QUALIFICATIONS AND CHARACTERISTICS
Candidates to be the next Dean of the University Honors College should have the experience and academic credentials that will allow them to successfully lead the college. A terminal degree is required, and candidates should be qualified to hold a position as a tenured faculty member in one of the University’s 14 schools. Ideal candidates will also exhibit these personal and professional characteristics:
- A clear ability to develop a shared vision for the Honors College and the creativity, personal presence, and enthusiasm to lead the execution of that vision;
- A strong record of academic accomplishment and broad, diverse perspectives and interests;
- An enthusiasm for pushing academic boundaries and embracing cross-disciplinary partnerships;
- A record of curricular or programmatic development and a true dedication to high-quality undergraduate teaching, research, and mentoring;
- A demonstrated capacity to recruit students, faculty, and staff to the Honors College;
- An interest in undergraduate student development and a passion for fostering students’ research and creative endeavors;
- A history of championing holistic academic experiences as a method to enrich students’ undergraduate education;
- An enthusiasm for encouraging and developing students’ academic passions;
- A proven ability to communicate and work with internal and external constituents;
- An ability to manage budgets efficiently, creatively, and with fiscal integrity;
- A demonstrated competency in managing and inspiring staff to work collaboratively toward a common vision;
- A record of inclusive leadership and a demonstrated history of valuing and cultivating diverse individuals, opinions, and perspectives; and
- An unequivocal commitment to increasing diversity and strengthening inclusion among underrepresented or marginalized members of the University community.
Applications received by February 12, 2021, will receive full consideration, although the search committee may, at its discretion, review applications received after that date. Applications should be submitted electronically via Pitt’s Talent Center platform (position number 20006602). Applications should include a curriculum vitae and a cover letter that describes relevant experience and interest in the position, sharing how these address the opportunities and qualifications and characteristics outlined above. Supplemental materials that are specifically germane to the opportunities or the qualifications and characteristics will be accepted and considered.
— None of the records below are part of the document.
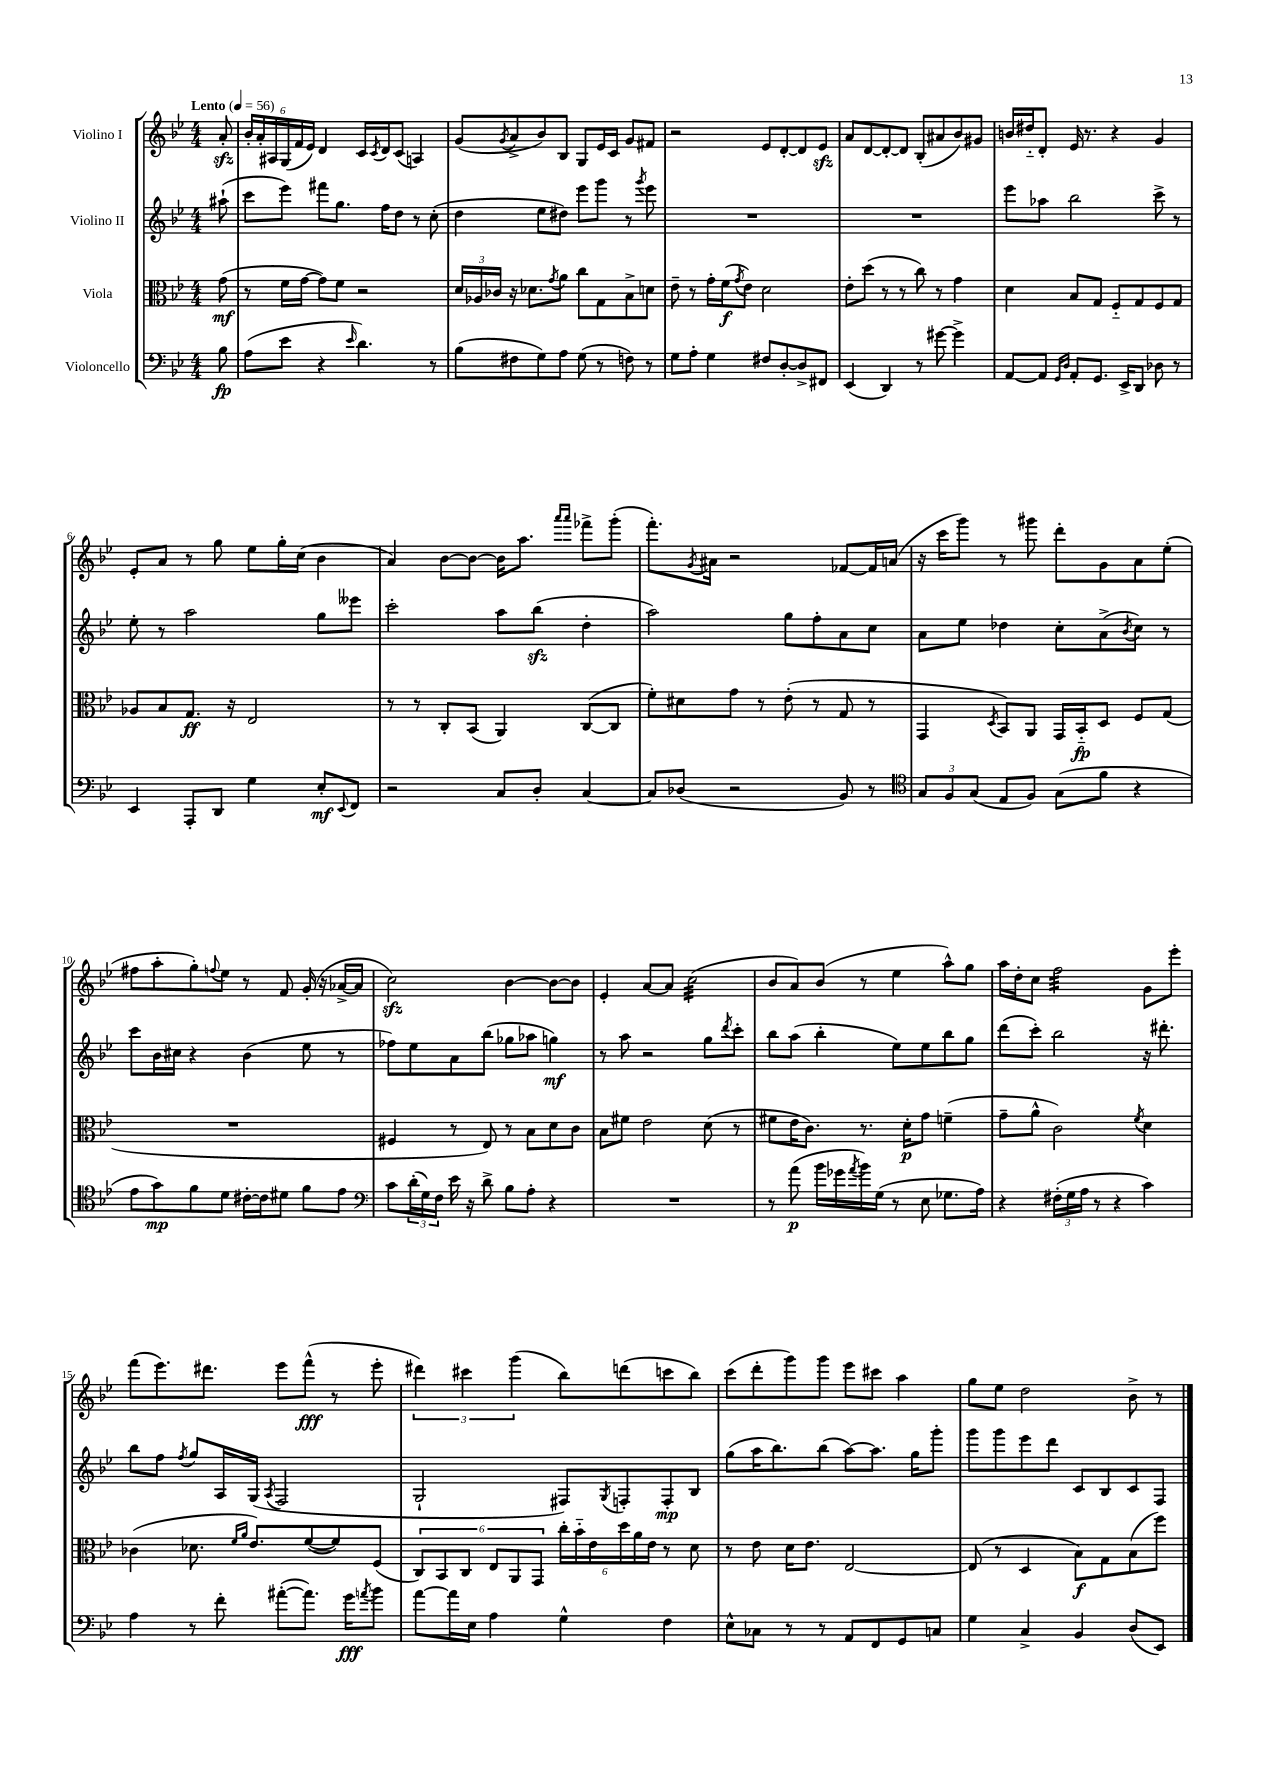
<<
\new StaffGroup <<
\new Staff = "s0" \with { instrumentName = "Violino I" } {
    \clef treble \key bes \major \numericTimeSignature \time 4/4 \partial 8 \tempo "Lento" 4 = 56
    a'8-.\sfz |
    \tuplet 6/4 { bes'16-. a'16-. ais16 g16( f'16 ees'16) } d'4 c'16 \acciaccatura { c'8 } d'16 c'8( a4) |
    g'8( \acciaccatura { g'8 } a'8-> bes'8) bes8 g8 ees'16 c'16 g'8 fis'8 |
    r2 ees'8 d'8~-. d'8 ees'8\sfz |
    a'8 d'8~ d'8~-. d'8 bes8-.( ais'8 bes'8) gis'8 |
    b'16 dis''16-_ d'8-. ees'16 r8. r4 g'4 |
    ees'8-. a'8 r8 g''8 ees''8 g''16-. c''16( bes'4 |
    a'4) bes'8~ bes'8~ bes'16 a''8. \grace { a'''16 a'''16 } fes'''8-> g'''8-.( |
    f'''8.-.) \acciaccatura { g'8 } ais'16 r2 fes'8~ fes'16 a'16( |
    r16 c'''16 g'''8) r8 gis'''8 d'''8-. g'8 a'8 ees''8-.( |
    fis''8 a''8-. g''8-.) \appoggiatura { f''8 } ees''8 r8 f'8 g'16-.( r16 aes'16~-> aes'16 |
    c''2\sfz) bes'4~ bes'8~ bes'8 |
    ees'4-. a'8~ a'8 c''2:32( |
    bes'8 a'8) bes'8( r8 ees''4 a''8-^) g''8 |
    a''16 d''16-. c''8 f''2:32 g'8 ees'''8-. |
    f'''8( ees'''8.) dis'''8. ees'''8 f'''8-^\fff( r8 ees'''8-. |
    \tuplet 3/2 { dis'''4) cis'''4 g'''4( } bes''8) d'''8( c'''8 bes''8) |
    c'''8( d'''8-. g'''8) g'''8 ees'''8 cis'''8 a''4 |
    g''8 ees''8 d''2 bes'8-> r8 \bar "|." |
}
\new Staff = "s1" \with { instrumentName = "Violino II" } {
    \clef treble \key bes \major \numericTimeSignature \time 4/4 \partial 8
    ais''8-!( |
    c'''8 ees'''8) fis'''8 g''8. f''16 d''8 r8 c''8-.( |
    d''4 ees''8 dis''8) ees'''8 g'''8 r8 \acciaccatura { g'''8 } ees'''8 |
    R1 |
    R1 |
    ees'''8 aes''8 bes''2 c'''8-> r8 |
    ees''8-. r8 a''2 g''8 eeses'''8 |
    c'''2-. a''8 bes''8\sfz( d''4-. |
    a''2) g''8 f''8-. a'8 c''8 |
    a'8 ees''8 des''4 c''8-. a'8->( \acciaccatura { bes'8 } c''8) r8 |
    c'''8 bes'16 cis''16 r4 bes'4( ees''8 r8 |
    fes''8) ees''8 a'8 bes''8( ges''8 aes''8 g''4\mf) |
    r8 a''8 r2 g''8 \acciaccatura { d'''8 } c'''8-. |
    bes''8 a''8( bes''4-. ees''8) ees''8 bes''8 g''8 |
    d'''8( c'''8-.) bes''2 r16 dis'''8.-. |
    bes''8 f''8 \acciaccatura { f''8 } g''8 a16 g16( \acciaccatura { a8 } f2 |
    g2-! fis8) \acciaccatura { g8 } f8-. f8-.\mp bes8 |
    g''8( a''16 bes''8.) bes''8( a''8~) a''8. g''16 g'''8-. |
    g'''8 g'''8 ees'''8 d'''8 c'8 bes8 c'8 f8 \bar "|." |
}
\new Staff = "s2" \with { instrumentName = "Viola" } {
    \clef alto \key bes \major \numericTimeSignature \time 4/4 \partial 8
    g'8\mf( |
    r8 f'16 g'16~ g'8) f'8 r2 |
    \tuplet 3/2 { d'16 aes16 ces'16 } r16 des'8. \acciaccatura { g'8 } a'8 c''8 g8 bes8-> d'8 |
    ees'8-- r8 g'16-. f'16\f( \acciaccatura { g'8 } ees'8) d'2 |
    ees'8-. d''8( r8 r8 c''8) r8 g'4 |
    d'4 bes8 g8 f8-_ g8 f8 g8 |
    aes8 bes8 g8.\ff r16 ees2 |
    r8 r8 c8-. bes,8( a,4) c8~( c8 |
    f'8-.) dis'8 g'8 r8 ees'8-.( r8 g8 r8 |
    g,4 \acciaccatura { d8 } bes,8) a,8 g,16 bes,16-_\fp d8 f8 g8( |
    R1 |
    fis4 r8 ees8) r8 bes8 d'8 c'8 |
    bes8 fis'8 ees'2 d'8( r8 |
    fis'8 ees'16 c'8.) r8. d'16-.\p g'8 f'4--( |
    g'8-- a'8-^ c'2) \acciaccatura { f'8 } d'4 |
    ces'4( des'8. \grace { f'16 a'16 } ees'8.) f'8~( f'8) f8( |
    \tuplet 6/4 { c8) bes,8 c8 ees8 a,8 g,8 } \tuplet 6/4 { c''16-. bes'16-_ ees'16 d''16 a'16 ees'16 } r8 d'8 |
    r8 ees'8 d'16 ees'8. ees2~ |
    ees8( r8 d4 bes8\f) g8 bes8( f''8) \bar "|." |
}
\new Staff = "s3" \with { instrumentName = "Violoncello" } {
    \clef bass \key bes \major \numericTimeSignature \time 4/4 \partial 8
    bes8\fp |
    a8( ees'8 r4 \grace { ees'16 } d'4.) r8 |
    bes8( fis8 g8) a8 g8( r8 f8) r8 |
    g8 a8-. g4 fis8 d8~-. d8-> fis,8 |
    ees,4( d,4) r8 gis'8~ gis'4-> |
    a,8~ a,8 \grace { g,16 d16 } a,8-. g,8. ees,16-> d,8 des8 r8 |
    ees,4 a,,8-. d,8 g4 ees8-.\mf \appoggiatura { ees,8 } f,8 |
    r2 c8 d8-. c4~ |
    c8 des8( r2 bes,8) r8 |
    \clef tenor \tuplet 3/2 { g8 f8 g8( } ees8 f8) g8( f'8 r4 |
    ees'8 g'8\mp) f'8 d'8 cis'16~-. cis'16 dis'8 f'8 ees'8 |
    \clef bass c'8 \tuplet 3/2 { d'16-.( g16) f16 } ees'16 r16 d'8-> bes8 a8-. r4 |
    R1 |
    r8 a'8\p( bes'16 ges'16 \acciaccatura { a'8 } bes'16) g16( r8 ees8 ges8. a16) |
    r4 \tuplet 3/2 { fis16-.( g16 a16 } r8 r4 c'4) |
    a4 r8 f'8-. ais'8~-.( ais'8.) g'16\fff \acciaccatura { a'8 } bes'8 |
    a'8~ a'16 ees16 a4 g4-^ f4 |
    ees8-^ ces8 r8 r8 a,8 f,8 g,8 c8 |
    g4 c4-> bes,4 d8( ees,8) \bar "|." |
}
>>
>>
Nominations or requests for information should be submitted electronically to the search committee at firstname.lastname@example.org.
The expected date of appointment is July 1, 2021.
Additional information about the University Honors College is available at honorscollege.pitt.edu.
The University of Pittsburgh is an Affirmative Action/Equal Opportunity Employer and values equality of opportunity, human dignity and diversity. EEO, including disability/vets.